Which way do they turn?

{ Sight }

When you use this multimedia exhibit…you’ll watch dots on a screen, which look like nine hollow, spinning spheres.

If you watch the spheres long enough, you can ‘will’ them to all change direction at the same time, or to spin in opposing directions.

The animation of the spinning spheres doesn’t actually change, it’s purely your perception of how they move and perceptual rivalry in your brain.

Do you have an indecisive brain?

As you watch the dotty spheres spinning, you’ll see them switch and spin in different directions.

When you see something that could be interpreted two different ways, your brain’s visual system ‘flips’ each interpretation back and forth, because it can only handle one interpretation at a time.
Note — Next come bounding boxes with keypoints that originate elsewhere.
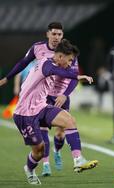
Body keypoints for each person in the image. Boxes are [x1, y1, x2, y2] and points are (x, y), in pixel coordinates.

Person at [10, 39, 98, 185]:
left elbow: (64, 72)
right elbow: (57, 71)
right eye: (69, 60)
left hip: (41, 107)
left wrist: (73, 79)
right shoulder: (47, 64)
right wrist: (77, 76)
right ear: (60, 56)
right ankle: (29, 169)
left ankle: (78, 160)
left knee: (69, 120)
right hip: (24, 114)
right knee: (39, 150)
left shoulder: (56, 62)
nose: (70, 64)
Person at [0, 22, 79, 176]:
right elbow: (23, 63)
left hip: (61, 95)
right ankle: (46, 164)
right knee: (41, 135)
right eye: (54, 34)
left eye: (60, 34)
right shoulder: (38, 48)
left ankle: (57, 150)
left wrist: (65, 94)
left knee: (61, 132)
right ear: (47, 34)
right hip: (43, 97)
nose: (57, 37)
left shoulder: (68, 52)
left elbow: (74, 77)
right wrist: (7, 78)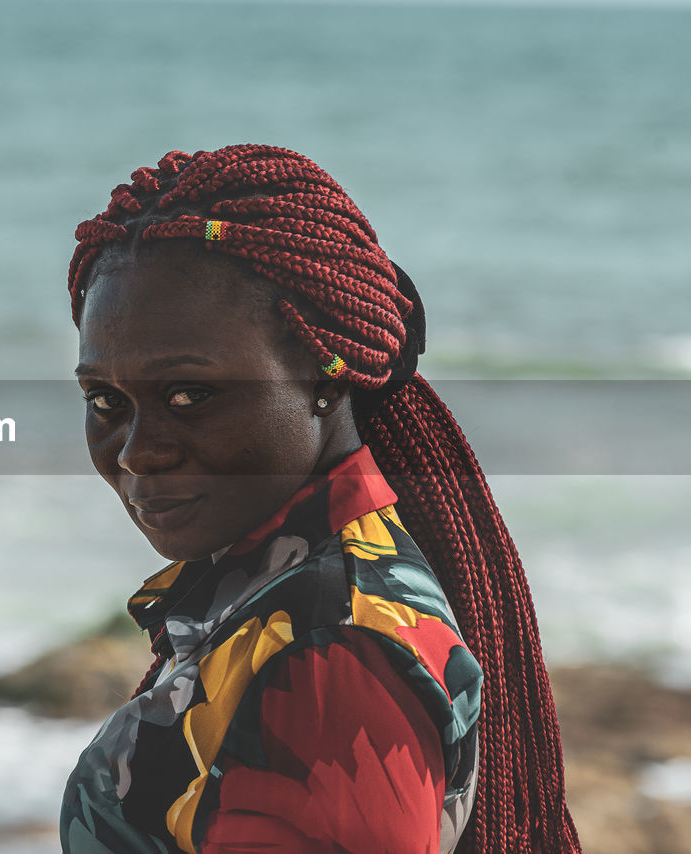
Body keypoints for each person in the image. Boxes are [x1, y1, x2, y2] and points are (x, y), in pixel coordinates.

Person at [58, 145, 580, 854]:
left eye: (189, 394)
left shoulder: (332, 649)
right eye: (105, 400)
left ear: (324, 380)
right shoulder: (282, 593)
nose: (135, 451)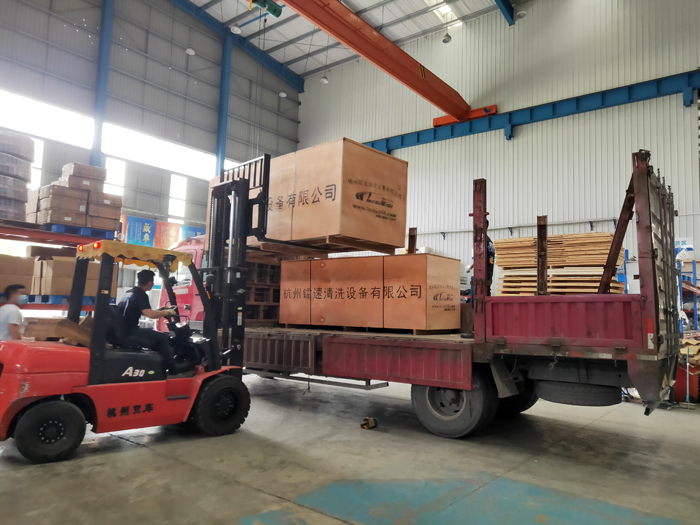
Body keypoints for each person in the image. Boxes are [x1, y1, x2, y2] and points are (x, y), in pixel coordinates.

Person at [117, 269, 186, 373]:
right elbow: (150, 315)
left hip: (123, 329)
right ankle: (172, 368)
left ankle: (159, 365)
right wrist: (167, 312)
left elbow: (144, 312)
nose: (153, 284)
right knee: (163, 338)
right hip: (130, 331)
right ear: (150, 282)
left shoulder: (130, 292)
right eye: (153, 281)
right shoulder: (141, 294)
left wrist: (162, 310)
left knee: (161, 335)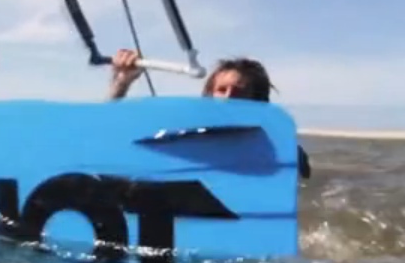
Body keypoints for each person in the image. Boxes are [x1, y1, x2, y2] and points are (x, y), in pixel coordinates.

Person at [107, 49, 311, 179]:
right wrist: (121, 83)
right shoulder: (184, 134)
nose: (228, 98)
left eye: (239, 92)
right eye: (222, 90)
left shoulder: (278, 145)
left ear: (255, 100)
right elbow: (106, 136)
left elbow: (301, 172)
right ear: (210, 95)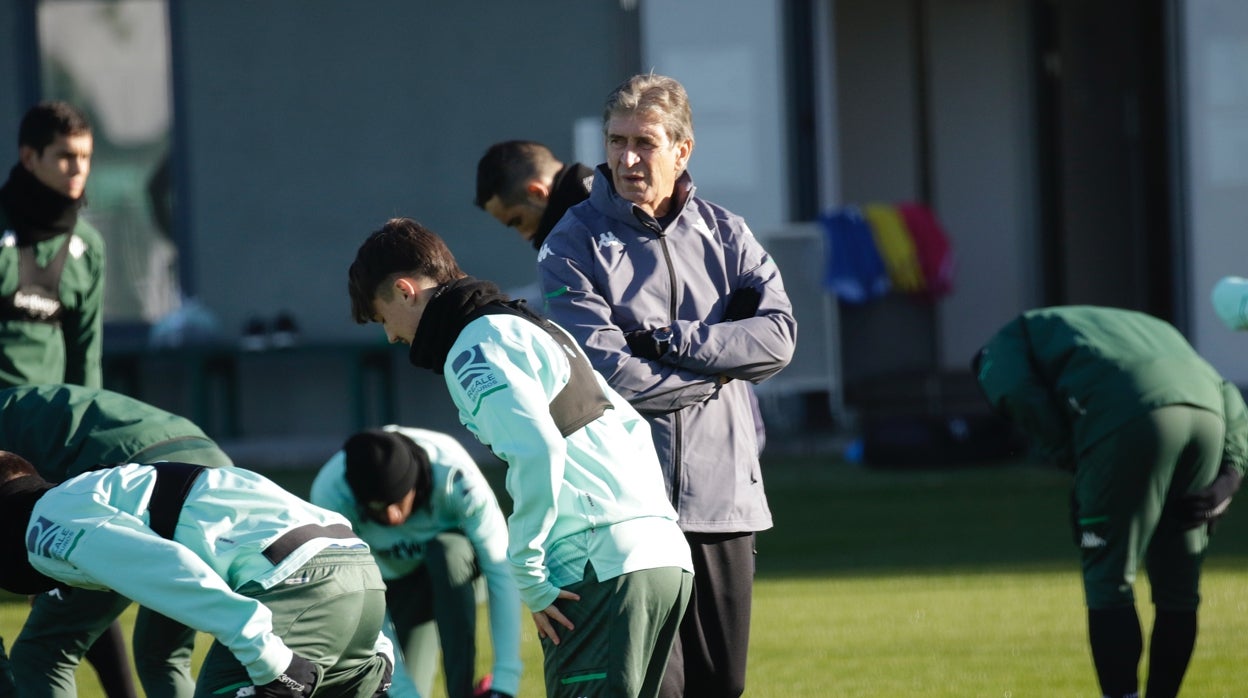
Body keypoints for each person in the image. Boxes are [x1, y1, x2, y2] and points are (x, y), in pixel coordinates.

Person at [347, 218, 693, 698]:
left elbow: (537, 449)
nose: (389, 336)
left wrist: (528, 569)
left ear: (405, 291)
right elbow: (631, 424)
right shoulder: (533, 326)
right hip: (662, 555)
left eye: (382, 318)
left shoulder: (473, 347)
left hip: (595, 564)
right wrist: (652, 525)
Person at [535, 73, 797, 698]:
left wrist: (677, 341)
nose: (627, 159)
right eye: (616, 141)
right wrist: (720, 370)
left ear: (682, 150)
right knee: (657, 688)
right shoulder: (570, 241)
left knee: (722, 686)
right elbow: (606, 374)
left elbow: (779, 337)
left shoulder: (727, 232)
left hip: (724, 498)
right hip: (627, 510)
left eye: (644, 143)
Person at [972, 305, 1247, 698]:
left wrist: (1073, 456)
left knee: (1110, 580)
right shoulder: (1146, 327)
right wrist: (1231, 474)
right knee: (1179, 588)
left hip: (1129, 416)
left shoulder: (1003, 344)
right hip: (1209, 417)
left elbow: (1014, 391)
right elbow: (1226, 390)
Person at [0, 451, 394, 698]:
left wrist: (263, 653)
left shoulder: (51, 517)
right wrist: (375, 645)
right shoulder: (105, 487)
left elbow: (162, 565)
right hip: (358, 579)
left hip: (294, 587)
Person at [0, 384, 236, 698]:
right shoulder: (24, 401)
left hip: (132, 480)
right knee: (163, 656)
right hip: (208, 468)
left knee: (42, 653)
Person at [310, 425, 522, 698]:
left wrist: (505, 682)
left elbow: (500, 568)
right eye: (378, 508)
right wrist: (403, 690)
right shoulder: (331, 495)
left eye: (399, 501)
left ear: (415, 484)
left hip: (459, 578)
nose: (393, 517)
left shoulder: (454, 475)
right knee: (394, 688)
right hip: (393, 588)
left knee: (449, 552)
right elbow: (357, 598)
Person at [0, 101, 105, 389]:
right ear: (29, 157)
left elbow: (85, 355)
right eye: (65, 156)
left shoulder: (88, 247)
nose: (78, 169)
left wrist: (82, 413)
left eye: (85, 157)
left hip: (48, 412)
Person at [473, 140, 593, 250]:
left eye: (517, 221)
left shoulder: (598, 218)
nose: (526, 236)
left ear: (538, 193)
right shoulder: (597, 195)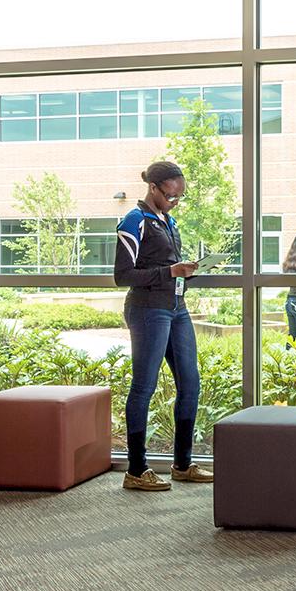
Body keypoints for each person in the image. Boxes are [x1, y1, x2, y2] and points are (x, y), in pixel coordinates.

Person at [113, 161, 213, 492]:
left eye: (179, 197)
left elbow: (167, 267)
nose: (175, 202)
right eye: (171, 195)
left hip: (176, 309)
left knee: (191, 383)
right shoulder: (134, 220)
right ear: (154, 188)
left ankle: (182, 465)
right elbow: (123, 275)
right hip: (147, 310)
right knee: (144, 386)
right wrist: (170, 272)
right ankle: (137, 470)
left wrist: (186, 271)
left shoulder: (168, 221)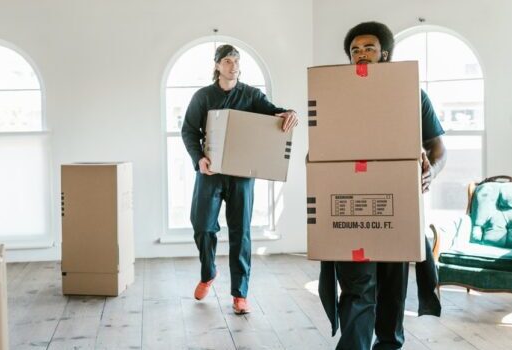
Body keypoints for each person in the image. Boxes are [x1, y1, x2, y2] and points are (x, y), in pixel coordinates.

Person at [318, 21, 447, 350]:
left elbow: (438, 149)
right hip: (349, 207)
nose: (360, 54)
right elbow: (320, 147)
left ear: (384, 54)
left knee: (391, 292)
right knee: (357, 290)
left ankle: (389, 344)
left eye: (368, 48)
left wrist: (431, 170)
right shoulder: (334, 94)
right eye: (354, 50)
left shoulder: (412, 92)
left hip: (396, 207)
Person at [181, 44, 299, 314]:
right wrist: (199, 159)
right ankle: (208, 273)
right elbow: (188, 131)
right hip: (210, 172)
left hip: (242, 176)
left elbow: (274, 113)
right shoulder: (203, 97)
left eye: (236, 60)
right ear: (216, 66)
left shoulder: (252, 95)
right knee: (202, 225)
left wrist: (289, 112)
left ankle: (240, 294)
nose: (233, 65)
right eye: (226, 61)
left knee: (240, 233)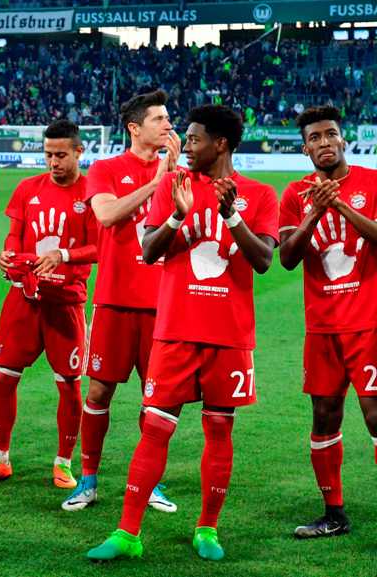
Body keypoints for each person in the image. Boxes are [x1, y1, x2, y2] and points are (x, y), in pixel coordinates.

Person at [87, 105, 278, 562]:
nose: (185, 145)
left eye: (194, 139)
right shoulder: (174, 185)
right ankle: (127, 532)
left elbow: (264, 259)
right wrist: (176, 217)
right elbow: (149, 251)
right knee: (154, 428)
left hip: (229, 334)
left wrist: (232, 217)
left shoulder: (260, 195)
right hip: (174, 331)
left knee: (218, 429)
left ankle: (207, 529)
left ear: (222, 145)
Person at [63, 89, 180, 513]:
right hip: (114, 302)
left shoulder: (180, 174)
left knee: (158, 401)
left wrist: (171, 175)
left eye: (169, 119)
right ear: (135, 127)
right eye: (159, 119)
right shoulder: (107, 169)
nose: (168, 125)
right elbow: (108, 216)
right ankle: (88, 480)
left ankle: (152, 484)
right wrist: (157, 182)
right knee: (98, 392)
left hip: (165, 307)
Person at [0, 119, 96, 488]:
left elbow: (99, 249)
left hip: (66, 304)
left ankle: (63, 462)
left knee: (69, 384)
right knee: (4, 379)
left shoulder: (91, 194)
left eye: (61, 155)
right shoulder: (28, 189)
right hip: (24, 300)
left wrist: (64, 255)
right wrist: (8, 256)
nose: (53, 162)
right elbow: (13, 236)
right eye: (48, 155)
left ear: (78, 152)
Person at [278, 105, 377, 538]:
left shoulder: (372, 183)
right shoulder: (293, 196)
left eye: (329, 134)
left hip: (369, 322)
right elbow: (285, 258)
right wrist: (315, 212)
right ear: (304, 148)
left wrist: (340, 205)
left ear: (343, 139)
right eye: (314, 137)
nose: (323, 142)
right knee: (324, 415)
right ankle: (333, 514)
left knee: (375, 415)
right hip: (321, 327)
This is called perceptual rivalry.

Perceptual rivalry techniques are sometimes used in art works and illusions like impossible objects.

Even artists like Salvador Dali took advantage of our perceptual rivalry.

Look at his painting Market with the Disappearing Bust of Voltaire.

Can you see the bust of Voltaire and the two women at the same time, or does your brain keep jumping between the two interpretations?

This exhibit was based on work by Professor Jack Pettigrew, University of Queensland.

Professor Pettigrew is researching whether each hemisphere of your brain may be involved in switching the direction of the spinning spheres during perceptual rivalry.